**GIVEN TEXT**
---*---
# HMRC - Request for Information



## Malayan Jelutong (Nov 23, 2012)

Hello my friends. I received a letter yesterday from the HMRC asking for information to 'keep their records up-to date'. 

I've been unemployed for about a year and I've no idea why they'd send me this. I've recently come off JSA because my partner is now working and earning enough for us to live on, but the date this letter was sent is before the date that I officially signed off.

What do you think I should do? For some reason it has really worried me. I'm planning to go self-employed because I'm having no luck searching for work and I'm scared that this might affect that.


----------



## Monkeygrinder's Organ (Nov 23, 2012)

Is it definitely from them and not some phishing thing? What information have they asked for?


----------



## Malayan Jelutong (Nov 23, 2012)

Name, NI number, Address, previous addresses, PAYE number, address of employer. All the info is on one page.

They've addressed it to me and got my address, so I'm assuming it's for me because I only moved here two months ago.

Do normal, working people get these forms?
---*---
**SUPPLIED MATERIAL**
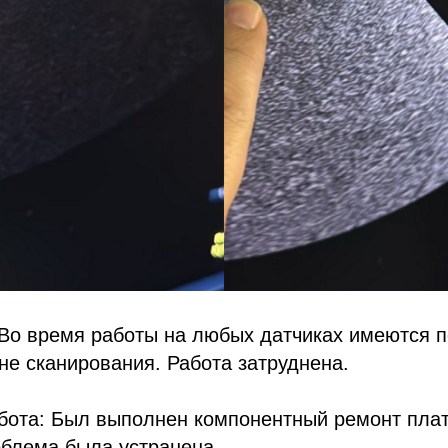
 Во время работы на любых датчиках имеются 
не сканирования. Работа затруднена.
бота: Был выполнен компонентный ремонт пл
облема была устранена.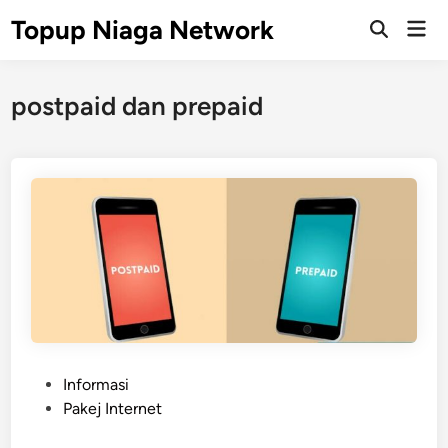
Skip
Topup Niaga Network
Mai
to
Open
Men
Search
content
postpaid dan prepaid
P
Informasi
o
Pakej Internet
s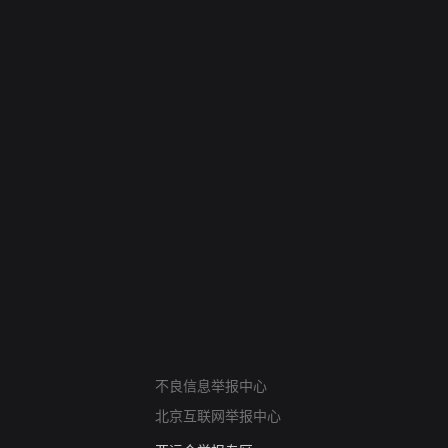
网络暴力有害信息举报
不良信息举报中心
12318 文化市场举报
北京互联网举报中心
算法推荐专项举报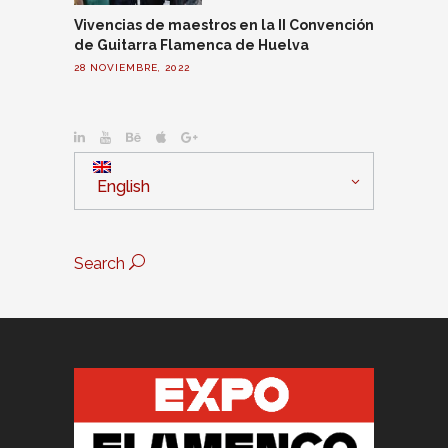
Vivencias de maestros en la II Convención
de Guitarra Flamenca de Huelva
28 NOVIEMBRE, 2022
English
Search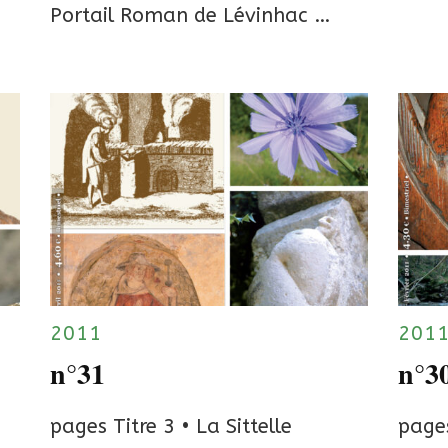
Portail Roman de Lévinhac …
2011
201
n°31
n°3
pages Titre 3 • La Sittelle
pages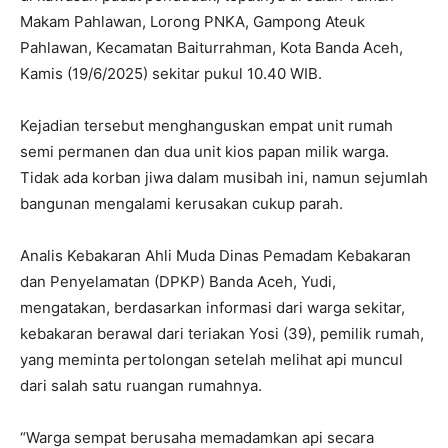
Makam Pahlawan, Lorong PNKA, Gampong Ateuk
Pahlawan, Kecamatan Baiturrahman, Kota Banda Aceh,
Kamis (19/6/2025) sekitar pukul 10.40 WIB.
Kejadian tersebut menghanguskan empat unit rumah
semi permanen dan dua unit kios papan milik warga.
Tidak ada korban jiwa dalam musibah ini, namun sejumlah
bangunan mengalami kerusakan cukup parah.
Analis Kebakaran Ahli Muda Dinas Pemadam Kebakaran
dan Penyelamatan (DPKP) Banda Aceh, Yudi,
mengatakan, berdasarkan informasi dari warga sekitar,
kebakaran berawal dari teriakan Yosi (39), pemilik rumah,
yang meminta pertolongan setelah melihat api muncul
dari salah satu ruangan rumahnya.
“Warga sempat berusaha memadamkan api secara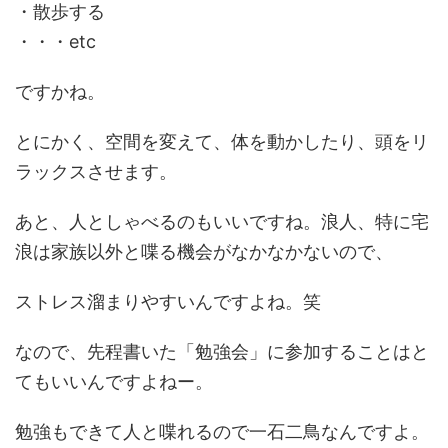
・散歩する
・・・etc
ですかね。
とにかく、空間を変えて、体を動かしたり、頭をリ
ラックスさせます。
あと、人としゃべるのもいいですね。浪人、特に宅
浪は家族以外と喋る機会がなかなかないので、
ストレス溜まりやすいんですよね。笑
なので、先程書いた「勉強会」に参加することはと
てもいいんですよねー。
勉強もできて人と喋れるので一石二鳥なんですよ。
---*---
**EXERCISE**
In the forum thread about the HMRC letter, how long before the post had the letter's recipient moved to their current address?

**RESULT OF THIS TASK**
Two months.